Expect the trend to continue: McClatchy (s MNI), publisher of 30 newspapers including the Kansas City Star and Miami Herald, announced during its second-quarter earnings report last week that it will roll out metered paywalls on all of its papers’ websites by the end of this year.

4 Responses to “Newspaper Association of America shows new trends in paywalls”

  1. We are skeptical of publisher reports of paywall success.

    There are many ways to circumvent pay-to-read programs and publishers are loathe to admit when the schemes don’t yield a crowd of enthusiastic buyers.

    Why would a savvy reader pay for digital access, when every major story is available from many free sources? Cable and broadcast deliver the same stuff — quicker, free and with sound and motion.

    My guess is that newspapers report every hit on their websites, but ignore readers’ quick exit when the paywall appears.

    Auditing is suspect and the lamentable fact is most small/medium newspaper content is not worth the extra cost of digital access.

    But why not try it? Paywalls may produce extra revenue and they cost very little to administer.

    There are simply too many news sources for paywalls to work, honestly and over time. It is difficult to promote the system and advertisers should be suspicious about the numbers and value on on-line pay-to-read subscribers.

    Newspapers’ circulation claims are already suspect. Unverified paywall numbers add to the fog of phony audience claims.

    If a reader buys a digital subscription, what does he stop buying? Readers do not have media budgets that are infinitely expandable.

  2. Thanks for the interesting article.

    BTW: just tried sharing on Google + (this article and one other on the site)…is your share functionality broken? I ended up having to manually share b/c the G+ box disappears too quickly.

  3. Ms. Owen,
    The means to override paywalls are simple.
    David Wier lays it out very well here: http://www.7×
    That this isn’t currently well known by the public only — in my opinion — supports the argument that readership is declining in both print and online.
    In “Internet & American Life Project and Project for Excellence in Journalism” from Pew in January 2012 found that ” … 23% of survey respondents say they would pay $5 a month to get full access to local newspaper content online. When asked if they would pay $10 per month,18% of adults say yes.”

━━━━━━━━━━━━━━━━━━━━

## Exercise set
• 1. In the paywall discussion, rewrite the part from "BTW: just tried" up to and including "print and online.", putting "audience" in place of "readership".
• 2. According to the paywall discussion, by when will McClatchy have metered paywalls on all of its papers' websites?

## Extracted data
━━━━━━━━━━━━━━━━━━━━

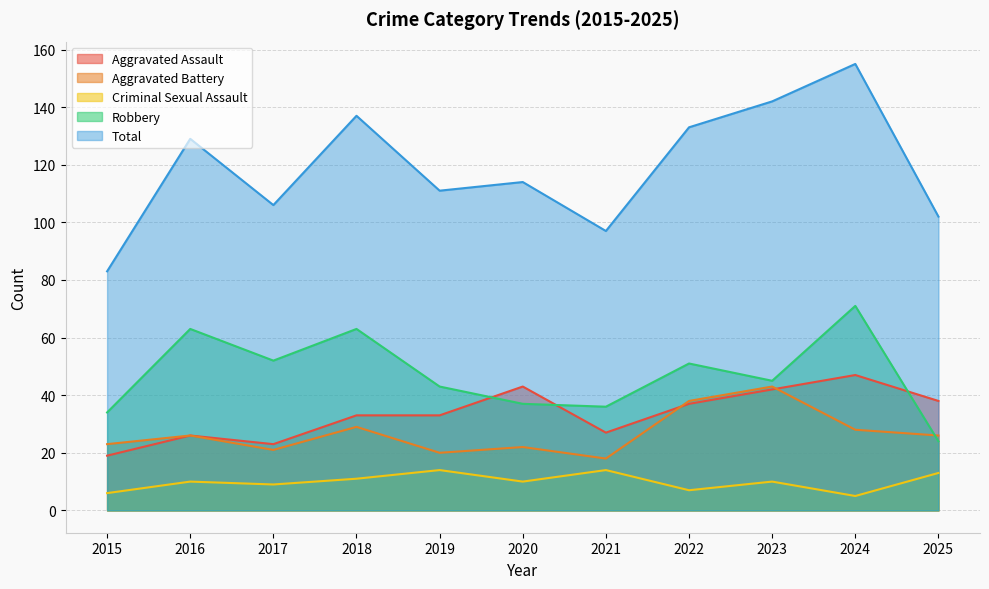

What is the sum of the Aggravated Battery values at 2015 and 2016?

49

━━━━━━━━━━━━━━━━━━━━

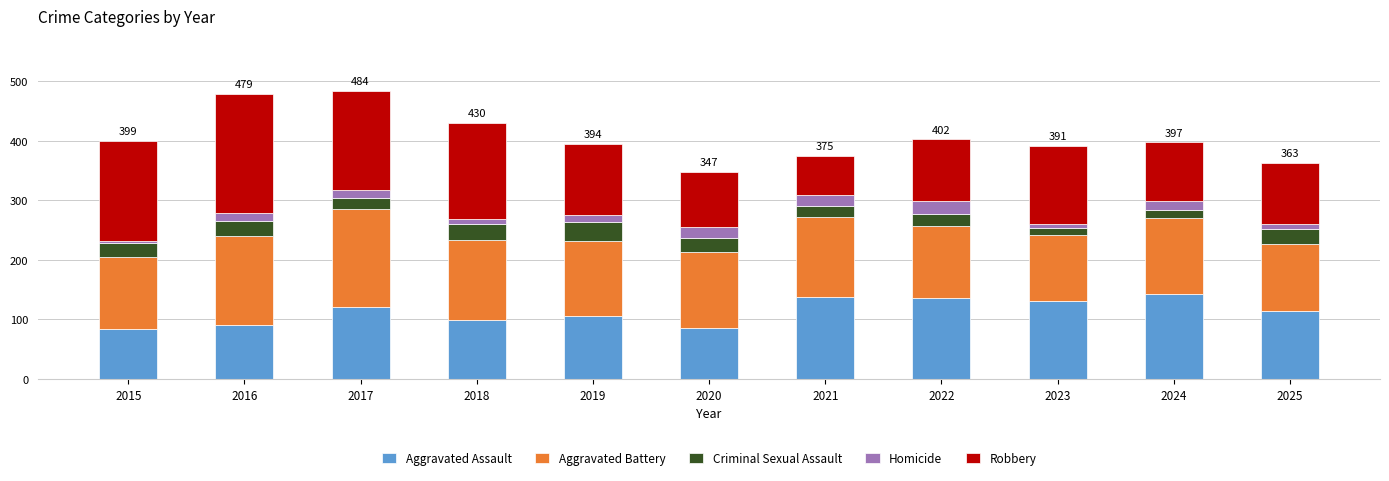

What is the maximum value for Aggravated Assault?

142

━━━━━━━━━━━━━━━━━━━━

## Expected responses
• 1.
BTW: just tried sharing on Google + (this article and one other on the site)…is your share functionality broken? I ended up having to manually share b/c the G+ box disappears too quickly.

  3. Ms. Owen,
    The means to override paywalls are simple.
    David Wier lays it out very well here: http://www.7×
    That this isn’t currently well known by the public only — in my opinion — supports the argument that audience is declining in both print and online.

• 2. By the end of this year.